After shooting one assailant in July 2006, Andres Vegas had one gun seized and was warned he would face prosecution if he continued to carry a pistol in his car in Milwaukee's central city.
He shot a second would-be robber in January. That gun was confiscated, too, and prosecutors charged him with concealing a handgun, a misdemeanor. However, Milwaukee County Circuit Judge Daniel A. Noonan said the statute violated Vegas' constitutional right to carry a gun for self-defense and threw the case out in September.
Circuit Judge Jeffrey A. Kremers reached a different conclusion Friday after Vegas asked for both guns back.

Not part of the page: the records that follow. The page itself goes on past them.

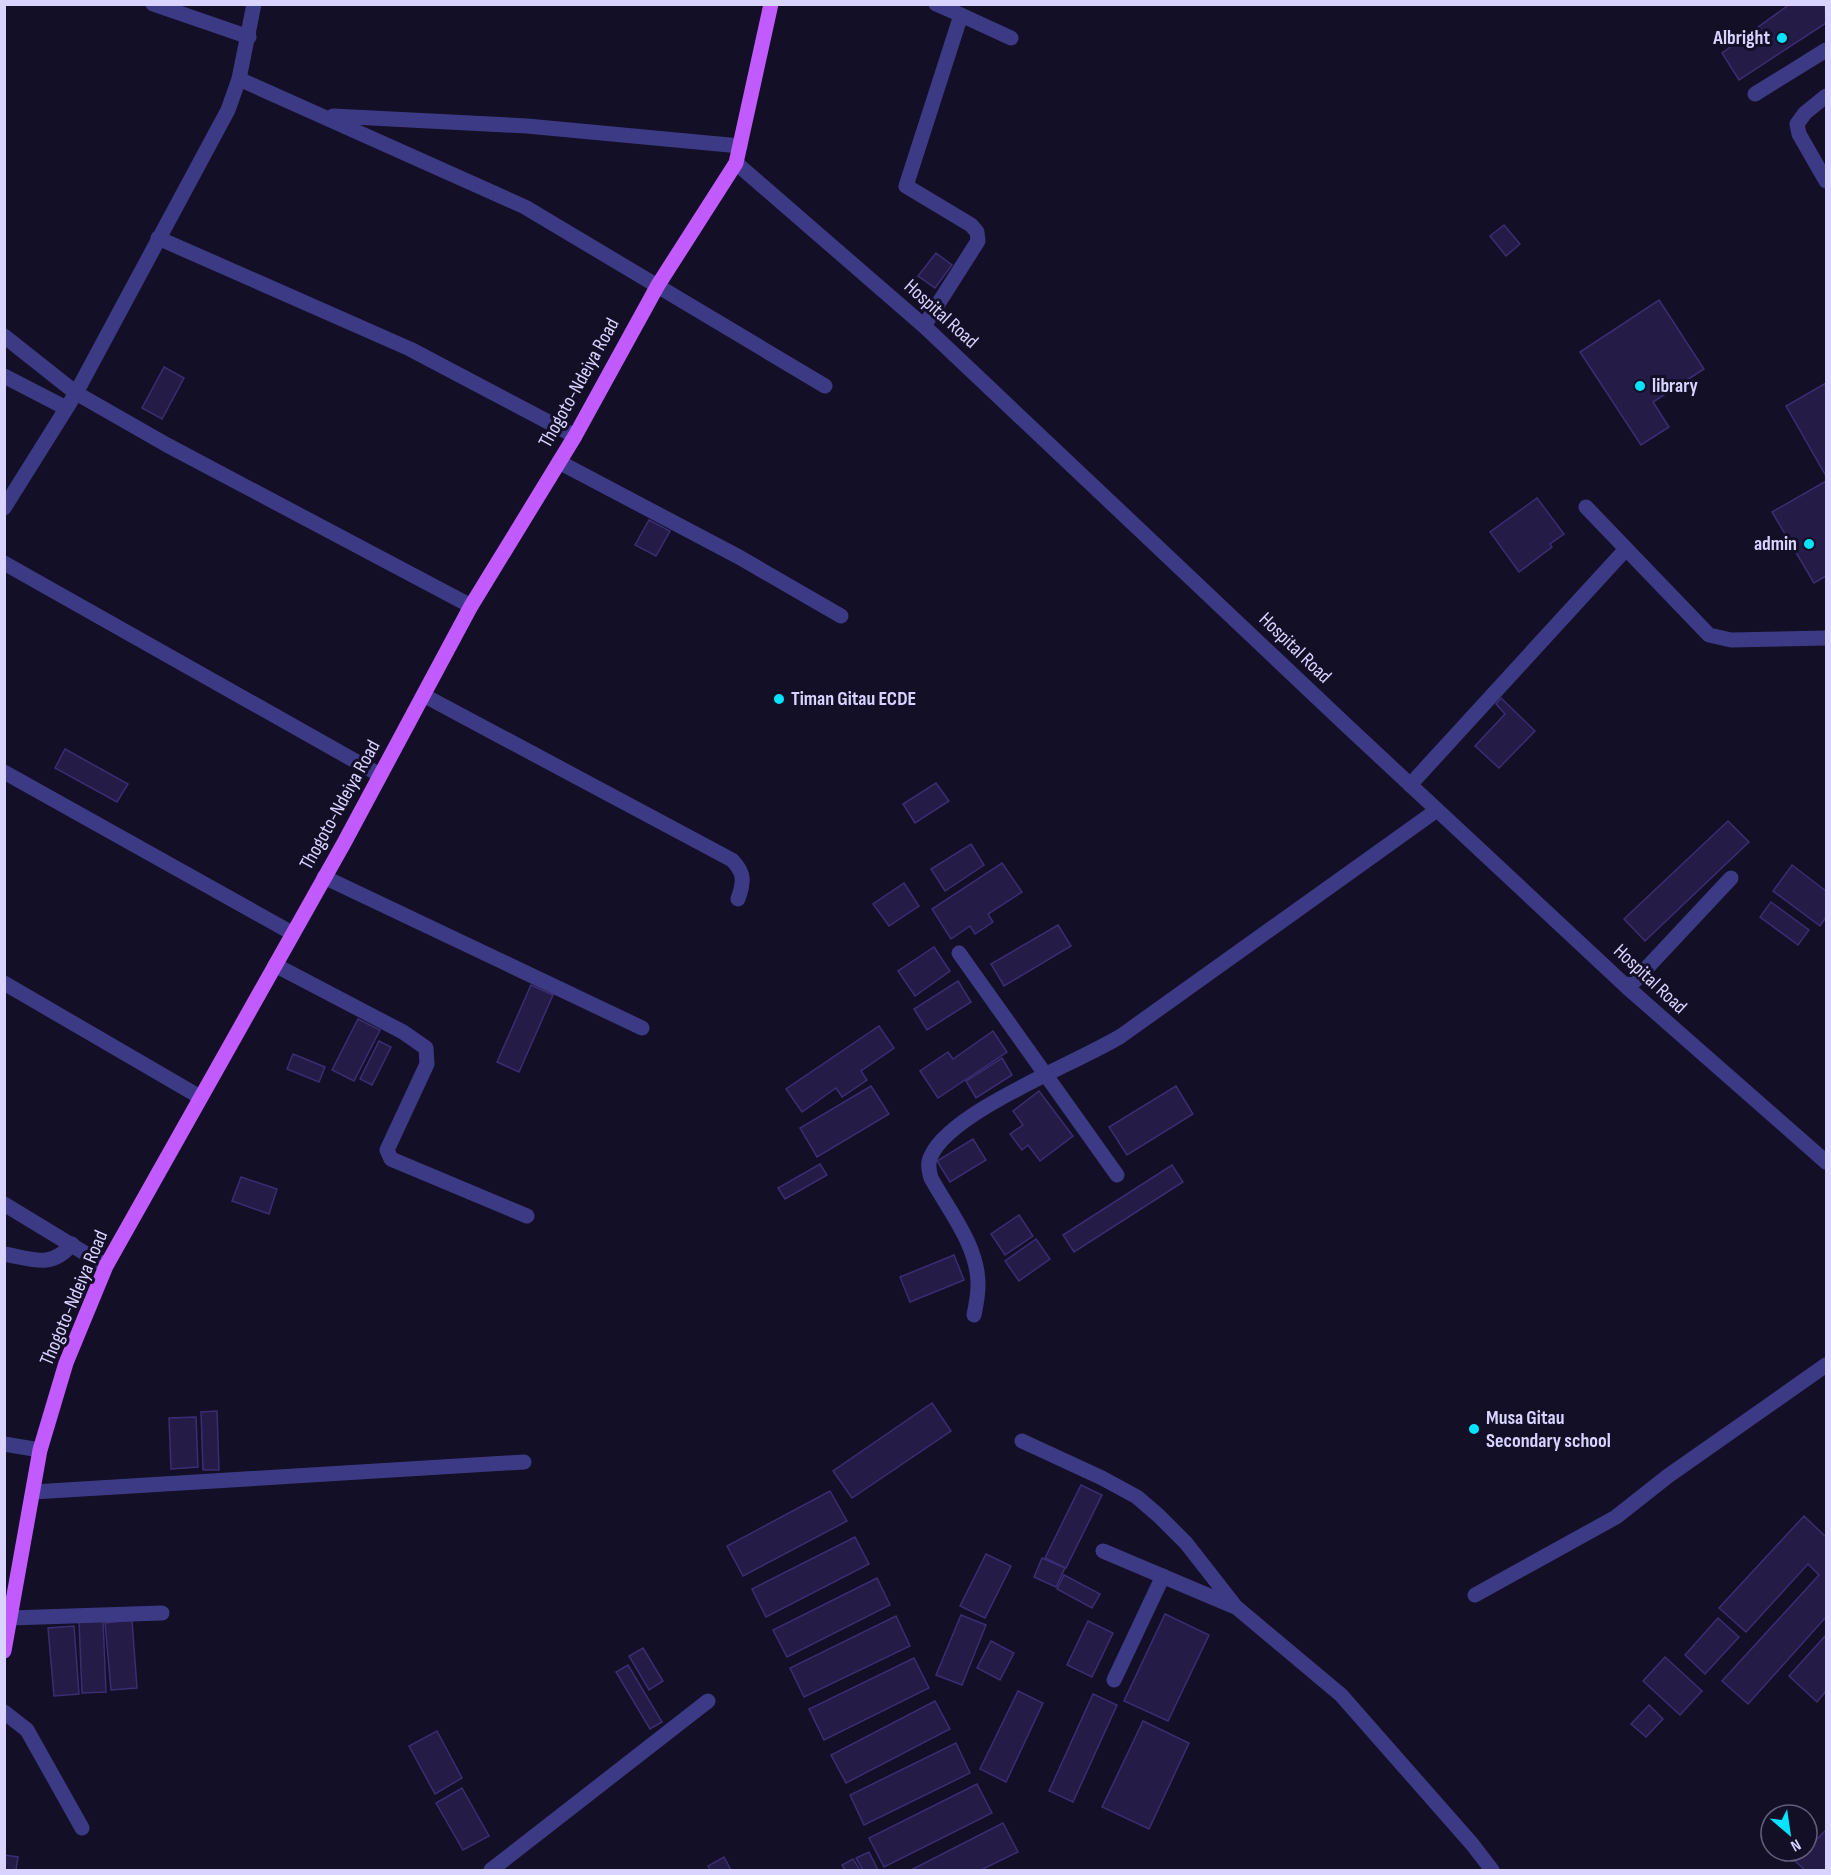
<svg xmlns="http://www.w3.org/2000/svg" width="1831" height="1875" font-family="'Sofia Sans Condensed',sans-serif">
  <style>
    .building { fill: #241b47; stroke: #3b2d73; stroke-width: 1.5 }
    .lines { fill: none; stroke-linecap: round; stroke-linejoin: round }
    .minor { stroke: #3d3a85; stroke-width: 15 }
    .major { stroke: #c25bff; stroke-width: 15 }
    .poi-dot { fill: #00e5ff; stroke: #130f26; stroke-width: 2 }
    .labels { text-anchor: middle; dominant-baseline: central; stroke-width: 6; stroke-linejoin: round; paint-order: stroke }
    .poi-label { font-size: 20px; font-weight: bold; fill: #d9d4ff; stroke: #130f26; text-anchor: start }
    .street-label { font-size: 20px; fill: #d9d4ff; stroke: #130f26 }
  </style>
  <rect width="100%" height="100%" fill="#130f26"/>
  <g class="building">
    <path d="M1790,4H1825L1826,23L1739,80L1722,53Z"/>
    <path d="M1504,225L1520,244L1506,256L1490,236Z"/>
    <path d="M936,253L952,265L935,288L918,276Z"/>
    <path d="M1659,300L1704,369L1653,402L1669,427L1641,445L1580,352Z"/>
    <path d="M164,367L184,378L162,419L142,408Z"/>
    <path d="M1826,383V476L1786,406Z"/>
    <path d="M1826,481V576L1814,583L1772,512Z"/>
    <path d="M1537,498L1564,534L1550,544L1552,547L1519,572L1490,532Z"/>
    <path d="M649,520L670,531L656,556L635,545Z"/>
    <path d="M1501,698L1535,731L1499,768L1475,746L1505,714L1496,704Z"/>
    <path d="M65,749L128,784L117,802L55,768Z"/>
    <path d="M936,783L949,801L915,823L903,804Z"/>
    <path d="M1728,821L1749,842L1645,941L1624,919Z"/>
    <path d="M971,844L984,865L945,891L931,869Z"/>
    <path d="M1002,863L1022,892L988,914L993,922L975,934L970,926L951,939L932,909Z"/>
    <path d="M1792,865L1826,891V917L1820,926L1773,891Z"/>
    <path d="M904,883L919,906L889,926L873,904Z"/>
    <path d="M1771,902L1809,930L1798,945L1760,917Z"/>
    <path d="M1058,925L1071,946L1004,986L991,964Z"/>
    <path d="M934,947L950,971L915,996L898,971Z"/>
    <path d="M958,981L971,1002L927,1030L914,1009Z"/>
    <path d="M531,985L553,995L519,1072L497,1062Z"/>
    <path d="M358,1019L380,1030L354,1081L332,1070Z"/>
    <path d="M879,1026L894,1048L861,1071L867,1080L842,1097L836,1088L802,1112L786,1089Z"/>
    <path d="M993,1031L1007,1052L938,1098L920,1071L948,1052L953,1059Z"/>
    <path d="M379,1041L391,1047L372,1085L360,1079Z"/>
    <path d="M293,1054L325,1067L319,1082L287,1069Z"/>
    <path d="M1002,1058L1012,1075L976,1098L966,1081Z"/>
    <path d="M871,1086L889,1114L817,1157L800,1128Z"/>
    <path d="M1176,1086L1193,1114L1127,1155L1109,1127Z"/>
    <path d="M1039,1091L1073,1136L1040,1161L1028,1145L1022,1150L1010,1134L1023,1125L1013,1111Z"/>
    <path d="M973,1139L986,1160L950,1182L937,1161Z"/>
    <path d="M820,1164L827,1175L785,1199L778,1188Z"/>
    <path d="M1172,1165L1183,1182L1074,1252L1063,1235Z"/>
    <path d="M241,1177L277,1189L269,1214L232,1201Z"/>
    <path d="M1019,1215L1033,1236L1005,1255L991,1234Z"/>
    <path d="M1036,1239L1050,1259L1019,1281L1005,1261Z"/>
    <path d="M954,1255L964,1280L910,1302L900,1277Z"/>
    <path d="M932,1403L951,1431L852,1498L833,1471Z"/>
    <path d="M217,1411L219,1470H203L201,1412Z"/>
    <path d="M196,1417L198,1467L171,1469L169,1418Z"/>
    <path d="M1081,1485L1102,1495L1066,1568L1045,1558Z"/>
    <path d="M830,1491L847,1521L743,1576L727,1546Z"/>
    <path d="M1804,1516L1826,1537V1617L1748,1704L1722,1681L1819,1575L1808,1564L1746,1632L1719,1608Z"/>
    <path d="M855,1537L869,1564L766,1617L752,1589Z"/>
    <path d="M986,1554L1011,1566L985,1618L960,1606Z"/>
    <path d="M1042,1558L1065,1568L1056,1587L1034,1577Z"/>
    <path d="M1064,1575L1100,1594L1092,1608L1057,1589Z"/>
    <path d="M877,1578L890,1605L787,1657L773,1630Z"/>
    <path d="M1165,1614L1209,1635L1168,1721L1124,1701Z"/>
    <path d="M961,1615L986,1625L962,1685L936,1675Z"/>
    <path d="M896,1616L910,1646L804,1697L790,1668Z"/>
    <path d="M1718,1618L1739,1637L1705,1674L1685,1655Z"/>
    <path d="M132,1620L137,1688L111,1690L105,1623Z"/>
    <path d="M103,1621L106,1692L82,1693L79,1622Z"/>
    <path d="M1088,1621L1113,1633L1092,1677L1067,1665Z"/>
    <path d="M74,1626L79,1694L54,1696L48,1628Z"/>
    <path d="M1826,1635V1691L1817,1702L1789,1676Z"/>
    <path d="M991,1641L1014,1653L1000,1680L977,1668Z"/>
    <path d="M643,1648L663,1681L649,1690L629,1656Z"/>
    <path d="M1665,1657L1702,1691L1680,1715L1643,1681Z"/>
    <path d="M914,1658L929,1688L824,1740L809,1709Z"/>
    <path d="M628,1665L662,1722L650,1729L616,1672Z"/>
    <path d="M1018,1691L1043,1703L1006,1782L980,1769Z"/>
    <path d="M1093,1694L1117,1705L1073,1802L1049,1791Z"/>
    <path d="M935,1701L950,1729L846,1783L831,1755Z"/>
    <path d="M1649,1705L1663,1719L1646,1737L1631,1724Z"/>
    <path d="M1143,1721L1189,1743L1149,1829L1102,1807Z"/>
    <path d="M437,1731L462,1778L435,1794L409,1746Z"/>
    <path d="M956,1743L970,1773L864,1825L850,1795Z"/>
    <path d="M977,1784L992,1813L884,1867L869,1838Z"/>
    <path d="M462,1788L489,1836L463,1850L436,1803Z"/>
    <path d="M1003,1823L1018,1852L981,1870H911Z"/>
    <path d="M1826,1830V1870H1805L1795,1861Z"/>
    <path d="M869,1852L878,1870H863L856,1858Z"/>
    <path d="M4,1855L18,1857L16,1870H4Z"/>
    <path d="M724,1857L731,1870H710L708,1866Z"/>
    <path d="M853,1859L860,1870H845L842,1865Z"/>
  </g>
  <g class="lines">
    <g class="minor">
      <path d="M153,4L249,37"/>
      <path d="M961,15L1011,38"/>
      <path d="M239,79L525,207L825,386"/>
      <path d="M1755,94L1826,50"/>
      <path d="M1826,96L1805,113L1797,124L1799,134L1826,181"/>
      <path d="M333,116L527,126L740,146"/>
      <path d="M736,163L924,326L1345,724L1628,988L1826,1162"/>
      <path d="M158,238L410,349L575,436"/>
      <path d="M924,326L978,241L977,232L971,225L906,186L961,15L936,4"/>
      <path d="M4,336L76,393L167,445L471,606"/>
      <path d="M4,376L66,408"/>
      <path d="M559,462L739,557L841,616"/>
      <path d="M1586,507L1709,635L1731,640L1826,638"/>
      <path d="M4,508L76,393L228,110L239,79L254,4"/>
      <path d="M4,563L380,775"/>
      <path d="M425,696L732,860C745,873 744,882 738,899"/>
      <path d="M4,772L292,933"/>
      <path d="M1410,785L1626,549"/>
      <path d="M324,877L642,1028"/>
      <path d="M959,953L1117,1175"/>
      <path d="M275,965L403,1032L426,1048L427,1064L387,1150L391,1159L527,1216"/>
      <path d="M4,983L200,1097"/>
      <path d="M1628,988L1731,878"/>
      <path d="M4,1204L106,1266"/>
      <path d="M4,1254C32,1259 52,1269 72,1244"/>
      <path d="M974,1315C976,1305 978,1296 978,1286C979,1247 949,1211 931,1178C929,1171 927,1163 931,1156C951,1111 1077,1063 1121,1036L1437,810"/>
      <path d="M1022,1441L1102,1478L1137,1497L1159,1516L1186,1543L1236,1607L1341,1695L1472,1844L1492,1870"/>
      <path d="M4,1444L40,1450"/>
      <path d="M33,1492L524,1462"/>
      <path d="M1103,1551L1233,1606"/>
      <path d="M1475,1595L1616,1517L1668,1476L1826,1365"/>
      <path d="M10,1618L162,1613"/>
      <path d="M1114,1680L1163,1576"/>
      <path d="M4,1712L27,1730L82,1828"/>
      <path d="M491,1870L708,1701"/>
    </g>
    <path class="major" d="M4,1651L40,1450L66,1363L106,1266L344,843L471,606L575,436L658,285L736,163L771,4"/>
  </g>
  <g class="poi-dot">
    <circle cx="1782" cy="38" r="6"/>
    <circle cx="1640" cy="386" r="6"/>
    <circle cx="1809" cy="544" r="6"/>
    <circle cx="779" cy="699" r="6"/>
    <circle cx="1474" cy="1429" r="6"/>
  </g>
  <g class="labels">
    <g class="poi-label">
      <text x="1770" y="38" text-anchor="end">Albright</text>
      <text x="1652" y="386">library</text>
      <text x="1797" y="544" text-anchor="end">admin</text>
      <text x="791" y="699">Timan Gitau ECDE</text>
      <text x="1486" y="1418">Musa Gitau<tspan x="1486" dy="23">Secondary school</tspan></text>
    </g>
    <g class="street-label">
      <text transform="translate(941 314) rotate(42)">Hospital Road</text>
      <text transform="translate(579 383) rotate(-61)">Thogoto-Ndeiya Road</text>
      <text transform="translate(1295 648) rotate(44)">Hospital Road</text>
      <text transform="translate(340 805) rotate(-61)">Thogoto-Ndeiya Road</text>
      <text transform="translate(1650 979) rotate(43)">Hospital Road</text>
      <text transform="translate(74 1298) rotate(-67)">Thogoto-Ndeiya Road</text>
    </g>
  </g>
  <rect width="1831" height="1875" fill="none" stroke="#d9d4ff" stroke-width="12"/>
  <g transform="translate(1789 1833) rotate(151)"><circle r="28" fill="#130f26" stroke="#625e7d" stroke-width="1.5"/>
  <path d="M0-4.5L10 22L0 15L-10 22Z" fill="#00e5ff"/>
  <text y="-9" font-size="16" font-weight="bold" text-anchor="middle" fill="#d9d4ff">N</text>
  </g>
</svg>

Kremers said Vegas could reclaim the gun from the case Noonan threw out, but in the other shooting - which was never prosecuted - Kremers found Vegas was carrying the gun illegally and declined to return it.
"I am not prepared, nor am I inclined, to find the statute unconstitutional" in that case, Kremers said.
Vegas' attorney Craig Mastantuono said he may appeal and called the idea that Vegas couldn't carry a gun for self-protection "nonsensical" because of the danger of his job and the fact that he has been robbed four times.
"We have a constitutional amendment, and people's rights within that amendment are defined differently by both judges and prosecutors," Mastantuono said."
So then...
He gets one of the guns they stole from him back, but not both because one judge decided the Constitution is sacrosanct and another disagrees. The second judge also seems to have forgotten about this deal called "due process". Not that I'm a lawyer, heaven forbid, but it just doesn't seem right. Wisconsin is one of those weird states that hasn't made up its mind on concealed carry, not there are laws against it but there are no laws FOR it and the Governor is an anti. This means the cops will stop anyone WITH a handgun...but of course they will...and that particular anyone then needs a lawyer to get him out of the trouble he shouldn't be in in the first place.